A Disaster Movie About Global Warming Prompts Flurry of Nonprofit Promotions
May 27, 2004 | Read Time: 4 minutes
In the span of five days, an abrupt freeze causes New York City to be covered in a sheet of ice while Los Angeles is razed by tornadoes.
As those disasters unfold in The Day After Tomorrow, a 20th Century Fox movie that opens in theaters on Memorial Day weekend, environmental groups will be trying to get moviegoers to pay attention to the real-world consequences of global warming.
Several groups will distribute literature at theaters and others will try an array of creative techniques to capitalize on what is widely expected to be one of the summer’s most popular movies. The Sierra Club, for example, is planning to make hybrid cars available for test drives at theaters showing the film.
Like other officials at environmental groups, Dan Becker, director of the Sierra Club’s global warming and energy program, is concerned that the film hasn’t accurately portrayed what would happen as the earth’s temperature rises. But he and others say the movie opening offers an unusual opportunity to present accurate information on a topic that few people know a lot about.
“We’re not going to argue with the film,” says Mr. Becker. “Making cars go further on a gallon of gas is the single biggest step we can take to curb global warming, and rather than getting into a discussion about Hollywood’s version of global warming, we just want to show people the way to avoid putting heat-trapping gases in the atmosphere.”
Lobbying Lawmakers
At least one group is hoping to do more than get the facts out. The liberal advocacy group MoveOn.org is trying to use the film to get people to lobby lawmakers about climate change.
“We think The Day After Tomorrow is a great opportunity to get people talking about the very real danger of global warming and taking action to do something about it,” says Peter Schurman, executive director of MoveOn.org.
MoveOn is planning a town-hall meeting on climate change in New York this week, with Al Gore, Al Franken, Robert Kennedy Jr., and experts in the science of global warming as guest speakers.
Beginning May 28, when the movie opens nationally, thousands of MoveOn members plan to descend on theaters to hand out fliers that ask people to visit a MoveOn-affiliated Web site, http://www.climatecrisis.org, to sign a petition urging members of Congress to pass the McCain-Lieberman Climate Stewardship Act, a bill that puts tougher restrictions on gas emissions. The measure was proposed by Sen. John McCain, Republican of Arizona, and Sen. Joseph I. Lieberman, Democrat of Connecticut.
David Fenton, chairman of Fenton Communications, a public-relations company that is helping environmental groups with their Day After Tomorrow campaigns, said the Rainforest Action Network, in San Francisco, and Environmental Defense, in New York, are also planning to distribute fliers at theaters.
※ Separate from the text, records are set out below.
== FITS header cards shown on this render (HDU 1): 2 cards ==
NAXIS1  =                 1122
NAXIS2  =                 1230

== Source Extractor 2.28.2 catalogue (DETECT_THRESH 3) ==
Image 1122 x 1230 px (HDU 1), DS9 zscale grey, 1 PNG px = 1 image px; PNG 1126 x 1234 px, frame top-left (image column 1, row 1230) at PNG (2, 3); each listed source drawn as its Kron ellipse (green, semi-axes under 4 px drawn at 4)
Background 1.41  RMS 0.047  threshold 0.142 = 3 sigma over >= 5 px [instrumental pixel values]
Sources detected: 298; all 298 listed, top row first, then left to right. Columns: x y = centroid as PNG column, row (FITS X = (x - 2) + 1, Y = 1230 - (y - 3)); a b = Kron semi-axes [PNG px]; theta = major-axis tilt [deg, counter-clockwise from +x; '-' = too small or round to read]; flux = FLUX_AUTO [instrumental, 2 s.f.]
Those groups plan to include facts about global warming in their handouts.
Providing Facts
Like MoveOn, other groups are building Web sites to serve as resources for people seeking scientific facts about climate change.
The Energy Future Coalition, in Washington, started http://www.dayaftertomorrowfacts.org, a site that Reid Detchon, the organization’s executive director, says will provide carefully sourced scientific information about global warming.
“We felt that there might be a vacuum in terms of a place that the public could go and feel completely confident that they’re being given the straight facts,” Mr. Detchon says.
The coalition also sent out press releases to publicize its Web site. Mr. Detchon says he is not terribly concerned that the movie’s audience will take to heart the over-the-top global-warming scenarios portrayed in the film. “Frankly, the public’s understanding of the mechanisms of climate change is so weak anyway, it’s hard to imagine that we could make it worse.”
Coalition of Groups
The movie has also brought together several environmental groups to work with Ben & Jerry’s to reward those hungry for global-warming policy change.
The Natural Resources Defense Council, in New York, sent an advisory to several hundred members of the news media announcing that it was joining Ben & Jerry’s for its “Get the scoop” campaign, says Jon Coifman, a spokesman for the council.
Those who go to http://www.gettherealscoop.org and sign a petition to show their support for the Climate Stewardship Act will receive a coupon for a free scoop of Ben & Jerry’s ice cream.
More than 1.5 million people will receive an e-mail message publicizing the Web site; the e-mail addresses were culled from membership lists of American Rivers, Physicians for Social Responsibility, World Wildlife Fund, all based in Washington, and the National Wildlife Fund, in Reston, Va., along with other local environmental nonprofit groups.
Participating charities will include a link to the “Get the scoop” site on their own Web sites, says Mr. Coifman.